▸ **Given records**:
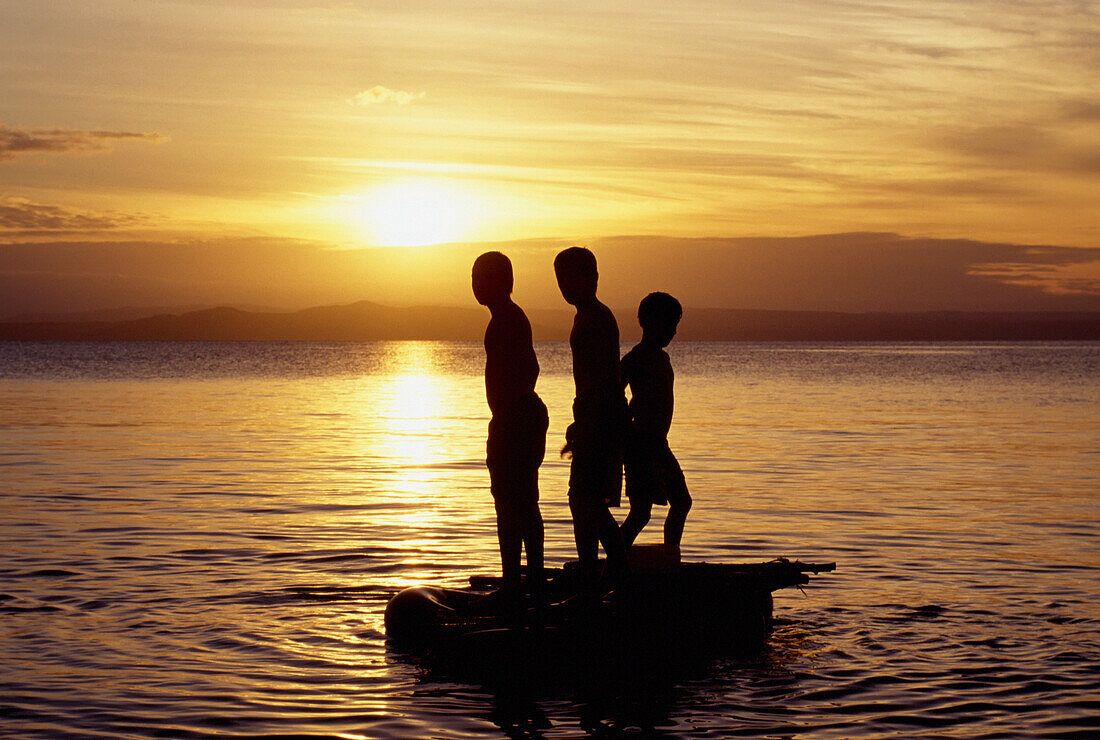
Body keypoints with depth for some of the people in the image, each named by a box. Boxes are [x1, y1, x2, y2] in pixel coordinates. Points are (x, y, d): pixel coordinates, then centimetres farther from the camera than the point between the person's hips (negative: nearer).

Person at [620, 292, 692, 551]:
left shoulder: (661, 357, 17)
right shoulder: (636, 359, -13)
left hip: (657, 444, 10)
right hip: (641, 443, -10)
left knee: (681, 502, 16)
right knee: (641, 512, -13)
...
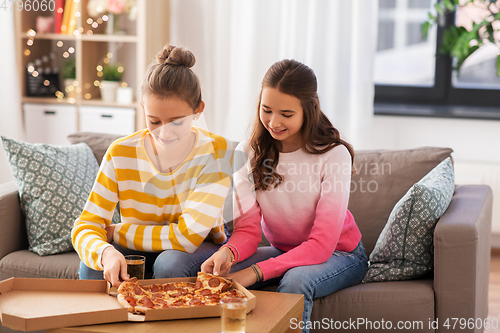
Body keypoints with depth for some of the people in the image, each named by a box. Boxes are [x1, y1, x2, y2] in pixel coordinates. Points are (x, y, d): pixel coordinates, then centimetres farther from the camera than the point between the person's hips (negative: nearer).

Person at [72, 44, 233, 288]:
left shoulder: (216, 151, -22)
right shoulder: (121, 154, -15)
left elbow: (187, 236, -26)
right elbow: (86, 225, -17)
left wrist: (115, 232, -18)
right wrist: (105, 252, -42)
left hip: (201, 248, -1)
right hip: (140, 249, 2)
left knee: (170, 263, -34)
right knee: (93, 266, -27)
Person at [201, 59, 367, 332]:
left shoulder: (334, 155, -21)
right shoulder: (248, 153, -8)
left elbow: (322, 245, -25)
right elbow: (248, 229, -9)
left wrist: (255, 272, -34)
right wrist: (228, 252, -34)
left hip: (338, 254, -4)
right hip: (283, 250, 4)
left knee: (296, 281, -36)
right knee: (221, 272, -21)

▸ **Work to complete**: Copy everything in the listing from the line with "right shoulder: (248, 153, -8)" down to the line with "right knee: (221, 272, -21)", changing "wrist" to "hand" and keeping the rest the same.

▸ **Answer to the problem**:
right shoulder: (248, 153, -8)
left elbow: (322, 245, -25)
right elbow: (248, 229, -9)
left hand: (255, 272, -34)
right hand: (228, 252, -34)
left hip: (338, 254, -4)
right hip: (283, 250, 4)
left knee: (296, 281, -36)
right knee: (221, 272, -21)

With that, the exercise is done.